EDTA chelation, in about 85% of the people, reverses hypertension and type II diabetes. My facilities were making a significant impact on the financial well-being of hospitals in my area.  Even though many practitioners had heard of EDTA chelation and its benefits, many of them continue to use mainstream medicine, which just treats symptoms, while ignoring the root cause of the illness. Additionally, their comfort zone was in basic cardiology, pharmaceuticals and or surgical intervention. My facilities were also making a significant impact in these areas as well. After five years of exhausted investigation, all my records were returned and I was never charged with the single crime.

Unlike the assumption or presumption held by the general public that medical practitioners are leaders, most medical practitioners are sheeple. They limit their practice to within the usual and customary lines, strive not to deviate too far from them and only propose options that are alleged appropriate by literature. Innovation is left to the few with imagination and foresight. Thus when it comes to cancer, the vast majority of practitioners need a diagnosis, because they are trained to treat based on the diagnosis and not the patient. Walk into an oncologist’s office with an overt fungating cancerous breast lesion and request to be treated, the oncologist will insist on a biopsy, which besides facilitating the dissemination of cancerous cells, will also irritate the disease. Again just having cancer is not enough. It is the tissue diagnosis, which is their comfort zone. God forbid pathology misdiagnose the tissue.
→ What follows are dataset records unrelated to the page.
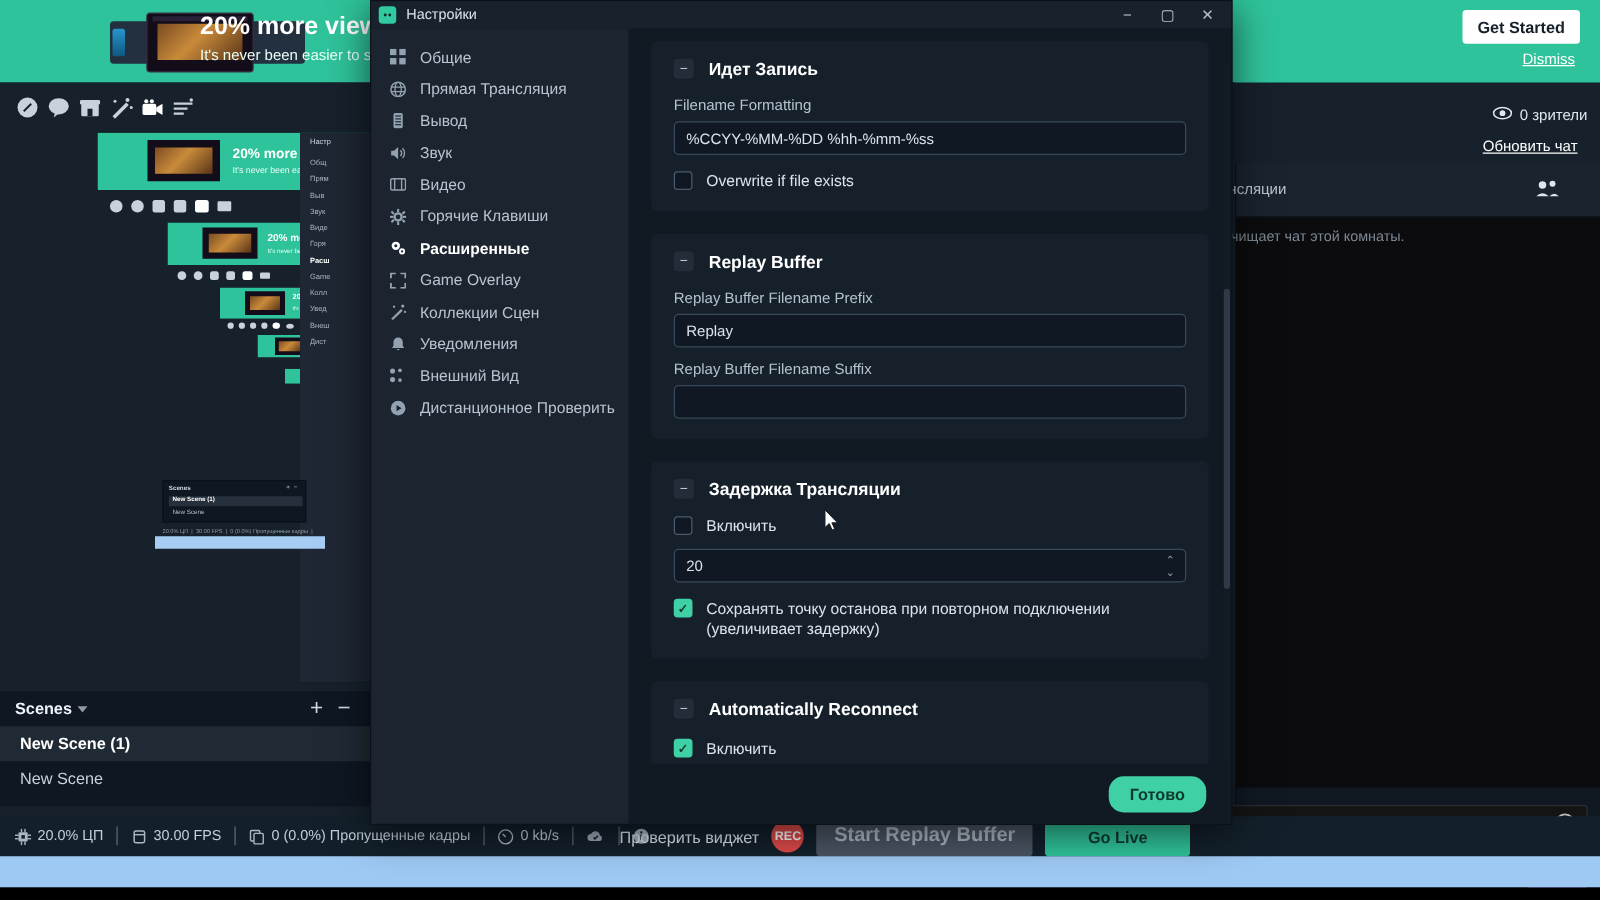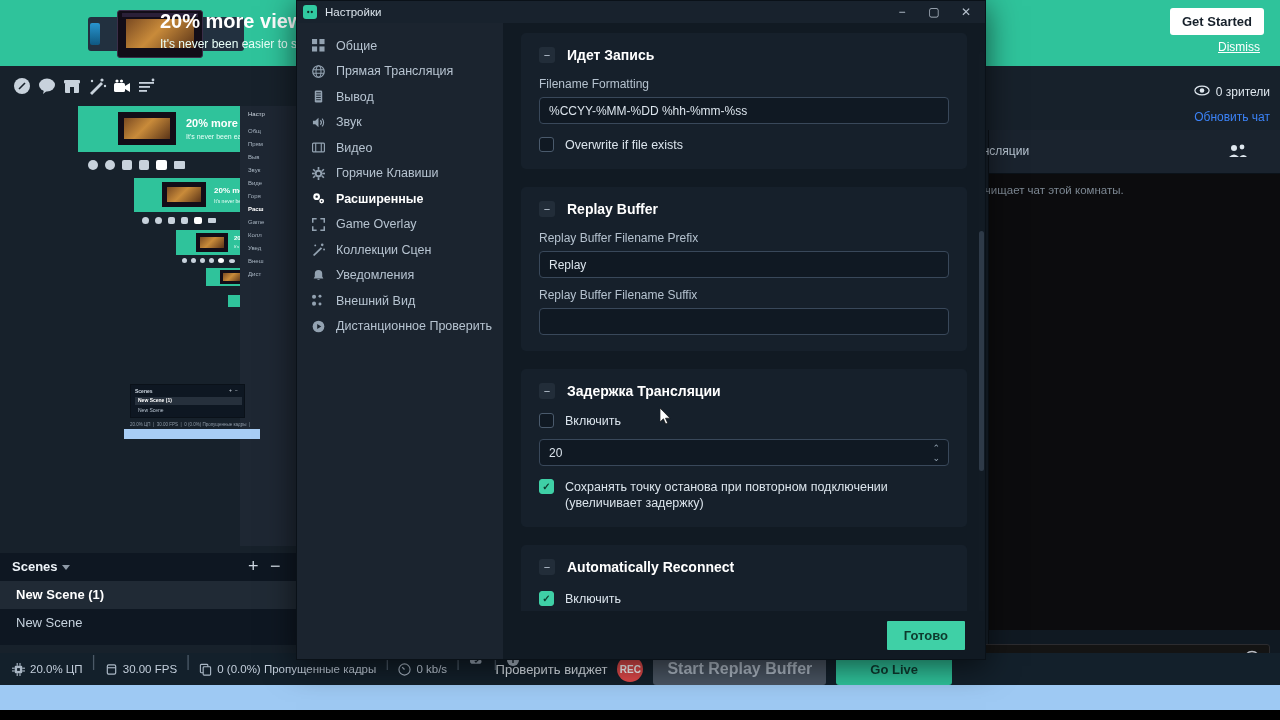--- a/index.html
+++ b/index.html
@@ -40,7 +40,7 @@
   .bg-toolbar .ic { position:absolute; top:10px; width:20px; height:20px; color:#c8d2dc; }
 
   .viewers { position:absolute; right:10px; top:85px; color:#dfe7ee; font-size:12px; display:flex; align-items:center; gap:6px;}
-  .refresh-chat { position:absolute; right:10px; top:110px; color:#3b82f6; font-size:12px; cursor:pointer;}
+  .refresh-chat { position:absolute; right:18px; top:110px; color:#ffffff; font-size:12px; text-decoration:underline; cursor:pointer;}
   .stream-label { position:absolute; left:964px; top:86px; color:#9fb0bf; font-size:12px; white-space:nowrap;}
 
   .chat-panel { position:absolute; left:988px; top:130px; width:292px; height:590px; background:#101922; border-left:1px solid #0b1219;}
It is the assumption and presumption by practitioners that the public expects an answer for all questions that fuels rigid comfort zones. Most practitioners abhor the phrases, I don’t know, I’m not sure, and the coup de grace, I have no experience with that treatment modality. This insecurity in part fuels the rigidity of oncologic comfort zones. For that matter just about every comfort zone in just about every profession.